Дом, как и ховринское поместье, сменил своего владельца на рубеже XIX столетия. Фонд Управы благочиния в Центральном государственном архиве Москвы свидетельствует, что им стал отец декабриста. При нем дом в 1812 году горел, им же и был тремя годами позже восстановлен. И хотя другим своим поместьям П. Н. Оболенский предпочитал село Рождествено под Москвой, заботился он и о Ховрине. Отсюда было им снаряжено в Московское Земское ополчение одиннадцать человек.
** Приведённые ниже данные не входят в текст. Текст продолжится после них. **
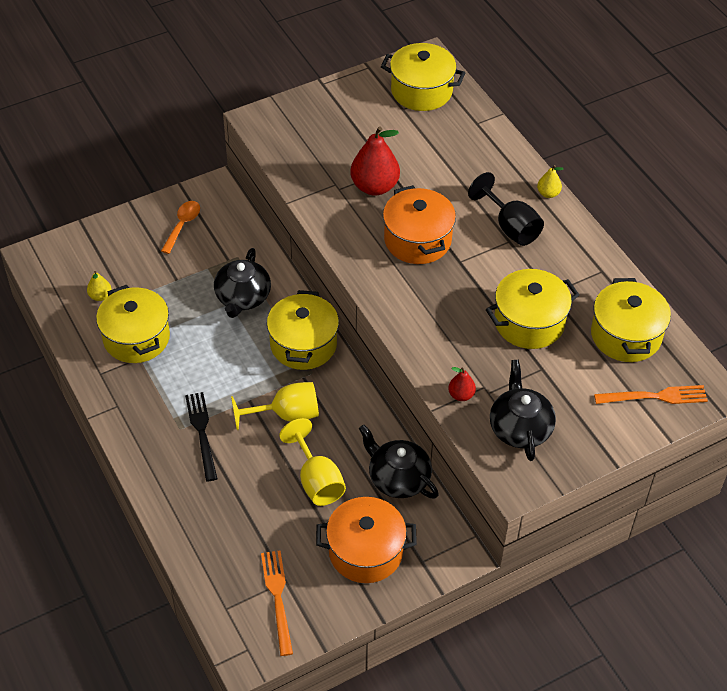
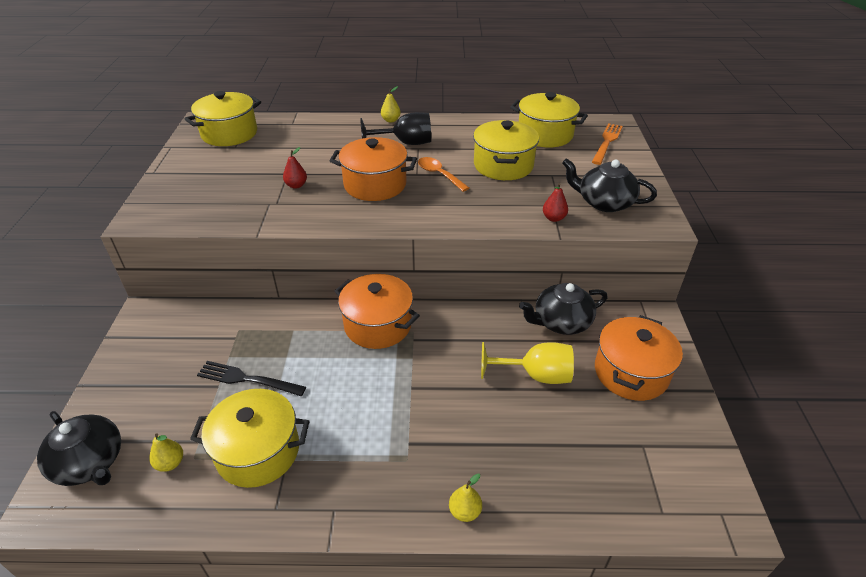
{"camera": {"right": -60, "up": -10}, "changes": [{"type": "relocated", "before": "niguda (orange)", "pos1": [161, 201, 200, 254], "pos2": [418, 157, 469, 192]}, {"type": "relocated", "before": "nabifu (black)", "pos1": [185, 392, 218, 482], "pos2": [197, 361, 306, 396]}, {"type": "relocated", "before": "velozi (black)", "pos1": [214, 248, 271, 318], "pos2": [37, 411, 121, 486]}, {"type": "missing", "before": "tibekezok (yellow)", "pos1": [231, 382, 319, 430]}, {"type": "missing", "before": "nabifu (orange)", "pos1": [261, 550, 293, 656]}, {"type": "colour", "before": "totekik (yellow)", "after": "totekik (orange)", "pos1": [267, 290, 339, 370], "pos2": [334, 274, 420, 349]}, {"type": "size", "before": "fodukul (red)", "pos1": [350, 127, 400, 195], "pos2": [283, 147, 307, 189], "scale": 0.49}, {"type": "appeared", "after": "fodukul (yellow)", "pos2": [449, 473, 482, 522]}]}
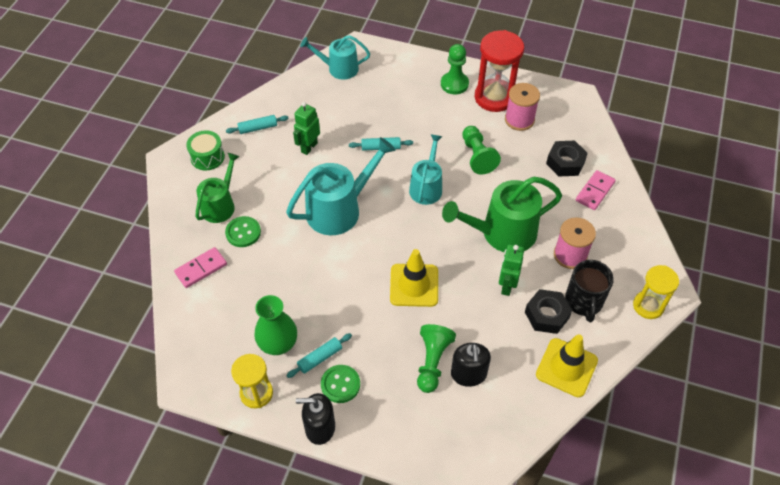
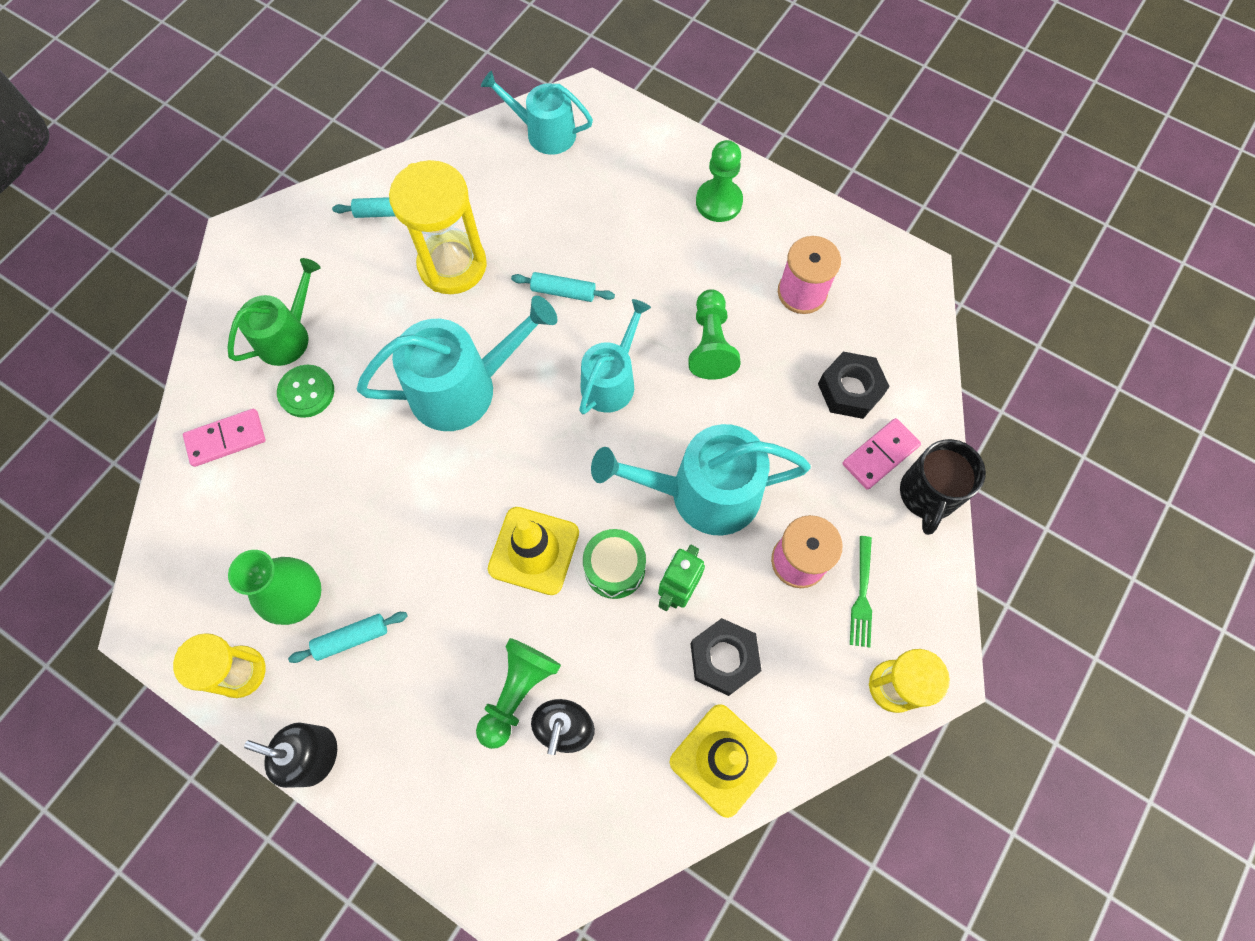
{"camera": {"right": 15, "up": 15}, "changes": [{"type": "relocated", "before": "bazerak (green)", "pos1": [186, 130, 225, 170], "pos2": [583, 529, 646, 599]}, {"type": "exchanged", "before": "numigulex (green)", "after": "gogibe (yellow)", "pos1": [293, 102, 320, 155], "pos2": [389, 160, 487, 294]}, {"type": "missing", "before": "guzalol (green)", "pos1": [321, 365, 360, 403]}, {"type": "colour", "before": "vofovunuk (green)", "after": "vofovunuk (turquoise)", "pos1": [442, 177, 562, 252], "pos2": [591, 424, 811, 536]}, {"type": "missing", "before": "gogibe (red)", "pos1": [475, 30, 524, 112]}, {"type": "relocated", "before": "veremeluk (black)", "pos1": [565, 260, 614, 322], "pos2": [900, 439, 986, 535]}, {"type": "appeared", "after": "nabifu (green)", "pos2": [850, 536, 872, 648]}]}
По сравнению с собственным отцом особенно богатым П. Н. Оболенского назвать трудно. Тем более что те без малого семьсот душ, которые составили его часть наследства, предстояло еще делить между четырьмя сыновьями и четырьмя дочерьми. Впрочем, к Евгению Петровичу все эти расчеты отношения не имели. Лишенный всех прав и состояния, он оказывается в Сибири сначала на солеваренном заводе в Иркутском Усоле, в 1826 году — в Нерчинске, годом позже в Чите, потом на Петровском заводе, пока в 1839 году не выходит на поселение в Туринск, а в начале сороковых годов переводится в Ялуторовск. В Ялуторовске же Е. П. Оболенский женится на простой крестьянке, вольноотпущенной В. С. Барановой. И хотя их детям был возвращен в 1856 году княжеский титул, все они сами зарабатывали себе на жизнь, вроде состоявшего земским врачом в Тарусе Ивана Евгеньевича Оболенского.